In Goan v. Mills, No. E2016-01206-COA-R3-CV (Tenn. Ct. App. Mar. 24, 2017), the Court of Appeals affirmed the trial court’s decision to enforce a settlement agreement in a car accident case.
Plaintiff was rear-ended by defendant while plaintiff was delivering mail. Plaintiff brought this action, and settlement negotiations between the parties’ attorneys ensued. Plaintiff’s counsel sent a letter in April 2013 stating that plaintiff “had an agreement with comp that we can settle this case now…If there is only $100,000 in insurance, I would demand the policy limits primarily because of workers comp.” In August, plaintiff’s lawyer again wrote: “I go back to demanding the limits which I believe is $100,000 but as we discussed I need a firm number from you to figure out compromising the comp claim.” Plaintiff’s counsel wrote two more times demanding the policy limit of $100,000, and in December 2013, defense counsel wrote a letter accepting the settlement demand.
Seven months later, in July 2014, plaintiffs’ counsel wrote to defendant again, stating that “you and I have your case settled,” and mentioning for the first time an uninsured motorist claim on behalf of plaintiff. More than 18 months later, defendant filed a motion to enforce the settlement agreement, and plaintiff responded, alleging that “[a]lthough the plaintiffs’ counsel requested that [defense counsel] provide proof of the limits of the policy, [counsel] failed to do so,” and that “given the extent of plaintiff[‘s]…injuries, the sum of $100,000.00 does not adequately compensate the plaintiffs.”
The trial court granted the motion to enforce the settlement agreement, finding that “an enforceable contract was entered into among the parties to settle the plaintiffs’ claims[.]” The Court of Appeals affirmed.
On appeal, plaintiff asserted that “there was no meeting of the minds, and therefore no valid contract, because Defendant did not provide a copy of the declarations page of his liability insurance policy.” Defendants, on the other hand, argued that “plaintiffs’ counsel never requested this document before settling the case[.]” Plaintiff wanted to rely on Tenn. Code Ann. § 56-7-1206 to assert an uninsured motorist claim for the portion of his damages not covered by defendant’s $100,000 insurance policy. Subsection (g)(2) of that statute requires the insurance company of a party being released to “give written notice of offer to the insured’s uninsured motorist insurance carrier” and provide certain verifications to the same. Plaintiff argued that because defendant did not comply with this statutory requirement, the settlement was unenforceable.
The Court of Appeals rejected this argument, reasoning:
[T]here is no documented reference to a potential claim by Plaintiffs under their uninsured/underinsured motorist policy until after the settlement agreement was reached.
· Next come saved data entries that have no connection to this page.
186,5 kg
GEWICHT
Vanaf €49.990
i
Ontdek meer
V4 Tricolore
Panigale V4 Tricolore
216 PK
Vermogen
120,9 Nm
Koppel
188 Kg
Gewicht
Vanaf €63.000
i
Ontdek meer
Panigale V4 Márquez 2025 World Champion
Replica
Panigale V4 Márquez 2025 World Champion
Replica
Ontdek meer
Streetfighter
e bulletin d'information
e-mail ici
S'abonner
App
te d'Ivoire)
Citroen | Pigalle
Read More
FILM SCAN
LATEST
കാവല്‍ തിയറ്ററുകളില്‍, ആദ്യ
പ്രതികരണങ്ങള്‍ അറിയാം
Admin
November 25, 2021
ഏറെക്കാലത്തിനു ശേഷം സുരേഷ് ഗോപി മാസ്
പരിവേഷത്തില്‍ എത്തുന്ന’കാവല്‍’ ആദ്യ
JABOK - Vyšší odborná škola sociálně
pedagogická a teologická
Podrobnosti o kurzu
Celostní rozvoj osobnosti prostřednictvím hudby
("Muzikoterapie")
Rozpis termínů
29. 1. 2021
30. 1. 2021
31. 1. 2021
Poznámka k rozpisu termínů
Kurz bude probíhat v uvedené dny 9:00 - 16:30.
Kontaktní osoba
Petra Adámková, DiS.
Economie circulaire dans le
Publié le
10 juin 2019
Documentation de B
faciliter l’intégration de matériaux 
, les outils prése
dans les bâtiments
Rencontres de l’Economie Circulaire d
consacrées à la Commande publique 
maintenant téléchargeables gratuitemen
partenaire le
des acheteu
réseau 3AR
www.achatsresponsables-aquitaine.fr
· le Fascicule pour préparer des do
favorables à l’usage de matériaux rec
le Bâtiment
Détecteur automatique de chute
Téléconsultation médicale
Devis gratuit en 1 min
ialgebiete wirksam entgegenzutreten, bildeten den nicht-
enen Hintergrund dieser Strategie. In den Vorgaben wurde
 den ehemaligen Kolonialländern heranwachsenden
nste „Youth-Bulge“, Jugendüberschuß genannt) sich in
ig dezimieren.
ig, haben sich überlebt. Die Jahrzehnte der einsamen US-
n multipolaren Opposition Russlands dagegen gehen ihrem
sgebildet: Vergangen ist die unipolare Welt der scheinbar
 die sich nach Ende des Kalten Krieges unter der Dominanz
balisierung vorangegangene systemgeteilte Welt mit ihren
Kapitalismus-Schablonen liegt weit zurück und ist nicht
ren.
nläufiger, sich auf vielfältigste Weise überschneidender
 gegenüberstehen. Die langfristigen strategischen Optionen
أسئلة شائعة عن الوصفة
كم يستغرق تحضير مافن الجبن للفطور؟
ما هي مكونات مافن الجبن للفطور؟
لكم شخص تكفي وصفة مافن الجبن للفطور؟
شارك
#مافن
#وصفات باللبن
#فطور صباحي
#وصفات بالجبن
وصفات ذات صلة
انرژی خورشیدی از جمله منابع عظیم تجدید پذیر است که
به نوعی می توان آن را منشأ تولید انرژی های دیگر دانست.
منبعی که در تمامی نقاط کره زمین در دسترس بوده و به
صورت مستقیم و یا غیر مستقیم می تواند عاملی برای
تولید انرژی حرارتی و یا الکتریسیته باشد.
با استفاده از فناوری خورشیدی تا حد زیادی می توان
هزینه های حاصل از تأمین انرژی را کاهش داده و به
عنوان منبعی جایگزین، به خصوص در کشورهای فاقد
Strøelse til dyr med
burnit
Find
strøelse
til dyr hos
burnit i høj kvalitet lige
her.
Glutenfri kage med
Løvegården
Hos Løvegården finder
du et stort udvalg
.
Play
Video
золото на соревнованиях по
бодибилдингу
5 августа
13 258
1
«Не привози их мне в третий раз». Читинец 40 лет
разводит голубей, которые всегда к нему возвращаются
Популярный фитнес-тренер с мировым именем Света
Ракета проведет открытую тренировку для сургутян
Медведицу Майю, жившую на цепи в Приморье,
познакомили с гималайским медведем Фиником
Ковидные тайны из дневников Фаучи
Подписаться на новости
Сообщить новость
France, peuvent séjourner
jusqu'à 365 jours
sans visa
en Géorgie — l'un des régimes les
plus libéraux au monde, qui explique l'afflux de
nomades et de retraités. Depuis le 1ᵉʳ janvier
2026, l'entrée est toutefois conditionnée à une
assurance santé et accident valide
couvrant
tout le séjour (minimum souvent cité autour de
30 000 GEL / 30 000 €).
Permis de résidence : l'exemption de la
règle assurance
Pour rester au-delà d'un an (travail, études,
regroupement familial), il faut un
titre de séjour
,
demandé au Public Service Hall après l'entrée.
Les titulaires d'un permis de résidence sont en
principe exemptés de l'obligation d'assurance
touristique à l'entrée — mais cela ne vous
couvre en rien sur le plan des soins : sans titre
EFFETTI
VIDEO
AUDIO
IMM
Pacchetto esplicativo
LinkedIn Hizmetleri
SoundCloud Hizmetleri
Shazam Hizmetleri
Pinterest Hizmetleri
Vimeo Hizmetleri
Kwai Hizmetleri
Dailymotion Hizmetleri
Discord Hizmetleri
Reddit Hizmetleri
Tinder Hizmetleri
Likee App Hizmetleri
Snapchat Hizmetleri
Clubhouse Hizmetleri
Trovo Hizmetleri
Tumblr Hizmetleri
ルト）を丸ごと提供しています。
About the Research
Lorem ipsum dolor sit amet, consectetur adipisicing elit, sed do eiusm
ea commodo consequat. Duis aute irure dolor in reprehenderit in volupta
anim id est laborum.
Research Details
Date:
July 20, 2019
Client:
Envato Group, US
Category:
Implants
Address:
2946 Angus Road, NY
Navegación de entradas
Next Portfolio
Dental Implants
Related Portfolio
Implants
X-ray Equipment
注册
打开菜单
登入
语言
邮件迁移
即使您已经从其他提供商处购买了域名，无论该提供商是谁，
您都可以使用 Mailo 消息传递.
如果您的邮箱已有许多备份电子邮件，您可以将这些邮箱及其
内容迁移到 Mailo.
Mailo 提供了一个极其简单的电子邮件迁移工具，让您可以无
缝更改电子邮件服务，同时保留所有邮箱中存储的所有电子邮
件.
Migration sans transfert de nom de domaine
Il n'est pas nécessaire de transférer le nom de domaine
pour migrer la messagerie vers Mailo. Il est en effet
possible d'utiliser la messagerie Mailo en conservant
The first reference in the record to such a potential claim is the letter written by Plaintiffs’ counsel on July 24, 2014, long after the agreement on December 4, 2013. …Thus, there is no indication that the parties were ‘proposing to accomplish a settlement pursuant to this section’ of Tenn. Code Ann. § 56-7-1206, and it is inapplicable under the circumstances of this case.
The Court also noted in its analysis that defense counsel wrote a letter accepting the settlement agreement in December 2013, and that “[m]ore than seven months passed with no objection from Plaintiffs[.]” Further, the Court of Appeals quoted language from the trial court, stating: “And then here’s the crystal clearest language you could ever have. ‘You and I have your case settled.’ I can’t interpret it any other way.” The enforcement of the settlement agreement was thus affirmed.
It is important to know that the defense lawyer represented that he did not know of a possible UM claim or the UM limits before writing his letter confirming that a settlement had been reached.
Sad for all concerned – except Tennessee Farmers.